Three article summaries, as promised
HIV prevalence in India in 2005 (image from article #2 below)
Here are the article summaries I promised a few days back. (Citations and links in pre-Easter entry.) For those more interested in pulpy personal depictions over numbing number-laden journal jargon, scroll down and have a peek at previous posts. -Ry
"Increasing Antiviral Drug Access for Children with HIV Infection
Committee on Pediatric AIDS, Section on International Child Health"
Background: Aproximately 540,000 under fifteen year-olds were infected wth HIV in 2006. A total of 2 million infected kids live in SS Africa, and ~660,000 needed ARVs immediately according to a study done in 2005. [Comment: so much for “immediately”.] Without treatment, about a third die by one year of age and half by two years of age.
Barriers: Though there has been progress in preventing and treating pediatric HIV in resource-rich countries, scaling up in resource-limited areas remains wrought with challenges, including:
· lack of appropriate testing technology for diagnosis, especially in young infants
· lack of health care worker training in pediatric HIV prevention, care and treatment
· lack of availability of ARV formulations that are easy to use and inexpensive (read: cheap pills in smaller sizes needed to replace liquid meds)
The article goes on to make sixteen policy recommendations as to how to address these “lacks”. I can send them to you if you’d like.
[Comment: Examples of our ongoing responses to these challenges are as follows: dried blood spot PCR for early infant diagnosis, HCW training programs (like the one cited below in “quote 7 of 10”), and transitioning to pill-cutting instead of liquid formulation.]
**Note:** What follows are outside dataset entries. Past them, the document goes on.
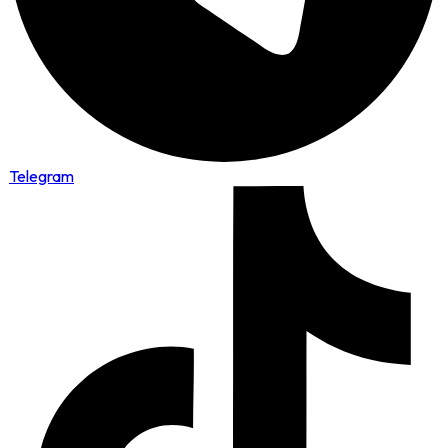
Telegram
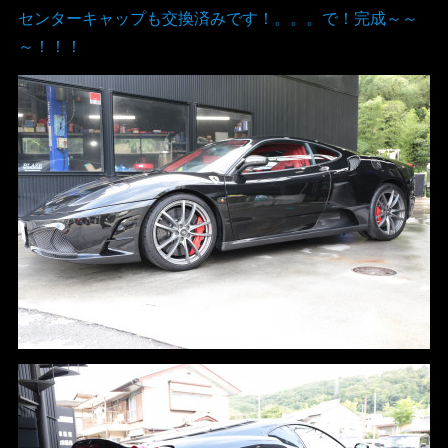
センターキャップも交換済みです！。。。で！完成～～
～！！！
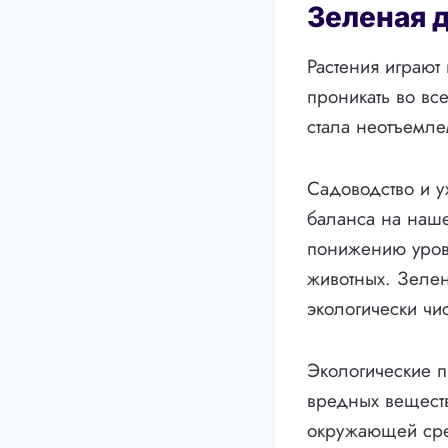
Зеленая д
Растения играют
проникать во вс
стала неотъемле
Садоводство и у
баланса на наше
понижению уров
животных. Зелен
экологически чи
Экологические 
вредных веществ
окружающей сре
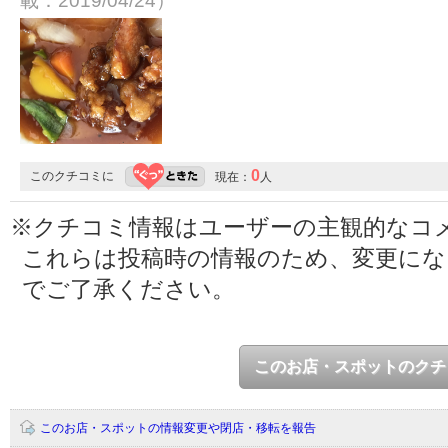
載：2019/04/24）
0
このクチコミに
現在：
人
※クチコミ情報はユーザーの主観的なコ
これらは投稿時の情報のため、変更に
でご了承ください。
このお店・スポットのクチ
このお店・スポットの情報変更や閉店・移転を報告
"HIV in India-A complex epidemic"
India has a population of 1.1 billion, a sixth of the world’s population. About one of every eight HIV infected people live there. There are 5.7 million HIV-infected in India, by some estimates more than in SS Africa. While the prevalence is much lower in India (~1% among 15-39yos) compared to Africa (mean = ~20%), the “sheer numbers” serve as a wake-up call. Though the economy is modernizing, India’s slums and vast rural population (70% of total) are home to underweight children (>half of under three year-olds), illiterate women (~50% nationwide), and many other realities that invite the virus to spread—gender inequality (only half of wives report that they “usually participate in household decisions”), spousal violence (37.2% of married women report it), commercial sex work (up to 2 million workers nationwide), and “bridge populations” (i.e. truckers and migrant workers). India, while “populous and complex,” has “substantial resources” and a “record of accomplishment” in addressing other epidemics, and a multifaceted approach to HIV is both possible and imperitive.
[Note: Pardon the brevity and crudeness of this summary; please see complete article for more.]
“Mother-to-child transmission of HIV-1 during exclusive breastfeeding on the first 6 months of life: an intervention cohort study.”
[Note: This one sounds technical but it’s bottom line is important. Many young babies, regardless of HIV status, die of malnutrition in SS Africa. Do read on.]
Background: Exclusive BF, though good for child survival, is rare. This study examines HIV-1 transmission and survival associated with various infant feeding practices.
Methods: 2722 women (HIV+ and neg) were followed while feeding infants, HIV testing was done periodically, and transmission risks were calculated at 6 weeks and 22 weeks of age.
Findings and interpretation, in brief: Mortality in exclusively breastfed infants (median BF 159 days) was lower than those given replacement feeds (6.1 vs 15.1%), and infants receiving solid foods or formula while breastfeeding were significantly more likely to acquire HIV. Infant feeding guidelines need to be adjusted to better support exclusive breastfeeding in HIV positive women with exposed infants.